> **SOURCE DOCUMENT**:
=== Begin Enclosure ===
Pipeline Design

Design guidelines and architecture of the K8s test pipeline.

Task/Step Overview

Task Type Steps Results Retries Timeout
check-for-tests Inline taskSpec write-snapshot, resolve-component, fetch-source, check-for-tests, write-results HAS_TESTS, TEST_OUTPUT 2 10m
provision-namespace External bundle (task-eaas-provision-space) (managed by task) secretRef 2 10m
run-tests Inline taskSpec write-snapshot, resolve-component, fetch-source, run-tests, write-results TEST_OUTPUT 2 24h
fail-pipeline-on-test-failure Inline taskSpec (finally) check-results 0 10m

Both check-for-tests and run-tests independently fetch source — each task gets its own emptyDir volume, so no state carries across tasks.

Design Guidelines

1. Filesystem over results

Pass data between steps via files on a shared emptyDir, not Tekton results. Tekton results have a 4KB termination message limit (tektoncd/pipeline#4060) and large $(params.*) substitutions hit ARG_MAX.

Each task mounts an emptyDir at /workdir. Steps communicate via files: snapshot.json, component, image_names, src/, kubeconfig, result, error. Zero $(params.*) references remain inside script: blocks — all param values are passed via env vars or written to /workdir.

2. Distinguish retryable from non-retryable errors

Use exit 1 for transient failures (network, registry) that benefit from retry. Use exit 0 + a sentinel file for permanent failures (bad data) to prevent wasted retries.
=== End Enclosure ===
> **WORK INSTRUCTION A**: From the pipeline design page, list every file that steps use to communicate with each other on the shared /workdir volume.
> **WORK INSTRUCTION B**: Write a continuation of the pipeline design page, starting after its final sentence.

> **DATASET CONTENT**:
=== Begin Enclosure ===
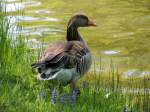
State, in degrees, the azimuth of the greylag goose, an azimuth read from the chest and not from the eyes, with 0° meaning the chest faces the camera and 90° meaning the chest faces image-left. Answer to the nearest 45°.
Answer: approximately 270°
=== End Enclosure ===
> **EXERCISE RESULT A**: snapshot.json, component, image_names, src/, kubeconfig, result, error

> **EXERCISE RESULT B**:
Non-retryable errors write Konflux-format JSON to /workdir/error and exit 0. Subsequent steps check for this sentinel and skip. The write-results step copies it to TEST_OUTPUT. Tasks default to retries: 2, but fail-pipeline-on-test-failure has retries: 0 — test failures should not be retried.

3. Fail fast

Every shell script enables set -euo pipefail so unexpected command failures surface immediately rather than cascading silently.

4. Separate data from status

Report test results as structured data for the CI system to consume, and separately translate results into pipeline pass/fail for source control integration.

Konflux reads TEST_OUTPUT results as data but does not fail the pipeline based on them. The fail-pipeline-on-test-failure finally-task reads both TEST_OUTPUT values and exit 1 on non-SUCCESS. This is needed because GitLab PAC integration requires the pipeline itself to fail for MR status reporting.

5. Gate expensive work behind cheap checks

Run a fast, cheap check before provisioning resources. Skip the expensive path when there is nothing to do.

provision-namespace and run-tests are gated on check-for-tests.results.HAS_TESTS == "true" via Tekton when expressions. If no tests-k8s.yml exists, the pipeline completes with just check-for-tests, skipping EaaS provisioning. This is the common case for components without K8s tests.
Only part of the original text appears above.